Pelo projeto rejeitado, quando a violação ocorresse durante a realização das provas, a punição dos responsáveis dependeria de dolo ou culpa. Nesse caso, a entidade promotora do processo seletivo seria proibida de participar da realização de qualquer concurso pelo período de cinco a oito anos, e as despesas do candidato deveriam ser ressarcidas. Ainda segundo o projeto, caso houvesse vazamento de informações diretamente da entidade promotora, a imputação de responsabilidade independeria de dolo ou culpa. Nessa situação, além de ficar impedida de realizar concursos pelo período de cinco a oito anos, a entidade teria imediatamente suspensa a participação de qualquer processo durante a apuração da fraude.
Na justificação do projeto, o autor, deputado Neilton Mulin, lembrou episódio recente, que ocorreu em São João de Meriti, na Baixada Fluminense. No precedente, um suspeito fora preso acusado de vender a prova com as questões resolvidas de concurso para a Polícia Rodoviária Federal. O valor cobrado pelo gabarito era de R$ 40 mil. O suspeito, preso em flagrante e encaminhado para a Polícia Federal, já teria vendido a prova para diversos candidatos, segundo apuração da Polícia Rodoviária Federal. Ele procurava os compradores em cursos e faculdades. As provas fraudadas seriam realizadas para agentes do Mato Grosso e do Pará, mas o concurso acabou suspenso.

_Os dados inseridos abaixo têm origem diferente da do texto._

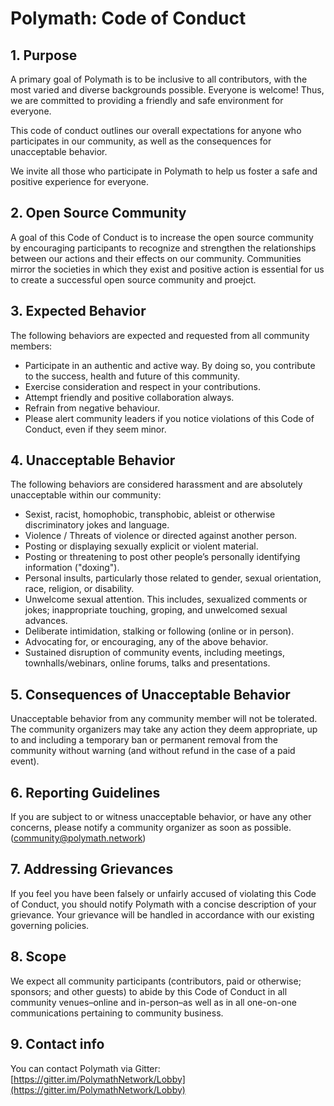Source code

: # Polymath: Code of Conduct

## 1. Purpose

A primary goal of Polymath is to be inclusive to all contributors, with the most varied and diverse backgrounds possible. Everyone is welcome! Thus, we are committed to providing a friendly and safe environment for everyone.

This code of conduct outlines our overall expectations for anyone who participates in our community, as well as the consequences for unacceptable behavior.

We invite all those who participate in Polymath to help us foster a safe and positive experience for everyone.

## 2. Open Source Community

A goal of this Code of Conduct is to increase the open source community by encouraging participants to recognize and strengthen the relationships between our actions and their effects on our community. Communities mirror the societies in which they exist and positive action is essential for us to create a successful open source community and proejct.

## 3. Expected Behavior

The following behaviors are expected and requested from all community members:

* Participate in an authentic and active way. By doing so, you contribute to the success, health and future of this community.
* Exercise consideration and respect in your contributions.
* Attempt friendly and positive collaboration always.
* Refrain from negative behaviour.
* Please alert community leaders if you notice violations of this Code of Conduct, even if they seem minor.

## 4. Unacceptable Behavior

The following behaviors are considered harassment and are absolutely unacceptable within our community:

* Sexist, racist, homophobic, transphobic, ableist or otherwise discriminatory jokes and language.
* Violence / Threats of violence or directed against another person.
* Posting or displaying sexually explicit or violent material.
* Posting or threatening to post other people’s personally identifying information \("doxing"\).
* Personal insults, particularly those related to gender, sexual orientation, race, religion, or disability.
* Unwelcome sexual attention. This includes, sexualized comments or jokes; inappropriate touching, groping, and unwelcomed sexual advances.
* Deliberate intimidation, stalking or following \(online or in person\).
* Advocating for, or encouraging, any of the above behavior.
* Sustained disruption of community events, including meetings, townhalls/webinars, online forums, talks and presentations.

## 5. Consequences of Unacceptable Behavior

Unacceptable behavior from any community member will not be tolerated. The community organizers may take any action they deem appropriate, up to and including a temporary ban or permanent removal from the community without warning \(and without refund in the case of a paid event\).

## 6. Reporting Guidelines

If you are subject to or witness unacceptable behavior, or have any other concerns, please notify a community organizer as soon as possible. \(community@polymath.network\)

## 7. Addressing Grievances

If you feel you have been falsely or unfairly accused of violating this Code of Conduct, you should notify Polymath with a concise description of your grievance. Your grievance will be handled in accordance with our existing governing policies.

## 8. Scope

We expect all community participants \(contributors, paid or otherwise; sponsors; and other guests\) to abide by this Code of Conduct in all community venues–online and in-person–as well as in all one-on-one communications pertaining to community business.

## 9. Contact info

You can contact Polymath via Gitter: [https://gitter.im/PolymathNetwork/Lobby](https://gitter.im/PolymathNetwork/Lobby)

Infelizmente, os deputados da Comissão de Trabalho da Câmara não se sensibilizaram com o apelo final feito pelo autor do projeto na sua justificação. Solidário a ele, transcrevo suas palavras, por considerar que retratam fielmente esse que considero mais um gravíssimo problema do nosso país: “Por uma questão de justiça com tantos brasileiros que estudam horas infindáveis e arcam com altas despesas com material de estudo e cursinhos, em detrimento de momentos preciosos de suas vidas junto aos seus familiares, entre outros sacrifícios, além do risco de termos pessoas despreparadas e desonestas em tantos cargos públicos de alta relevância para o país, peço o indispensável apoio dos meus ilustres colegas nesta Casa no sentido de aprovar o projeto de lei que ora submeto à Câmara dos Deputados, como forma de fazermos com que todos os envolvidos no processo seletivo possam, efetivamente, cercar-se dos cuidados devidos para os concursos, e os candidatos possam abraçar as carreiras para as quais se prepararam e optaram. Além de punir aqueles que insistirem em desrespeitar as leis.”
De acordo com o regimento interno da Câmara, o projeto moralizador dos concursos públicos ainda poderia ser salvo. Mas, sinceramente, não creio que isso venha a acontecer. Como a proposta tem caráter conclusivo e foi rejeitada pela única comissão de análise do mérito, será arquivada, a não ser que haja recurso de 52 deputados para sua análise pelo Plenário.
Diante disso, e parafraseando o apresentador de televisão Boris Casoy, se o projeto for mesmo para o arquivo só me resta dizer: ISTO É UMA VERGONHA.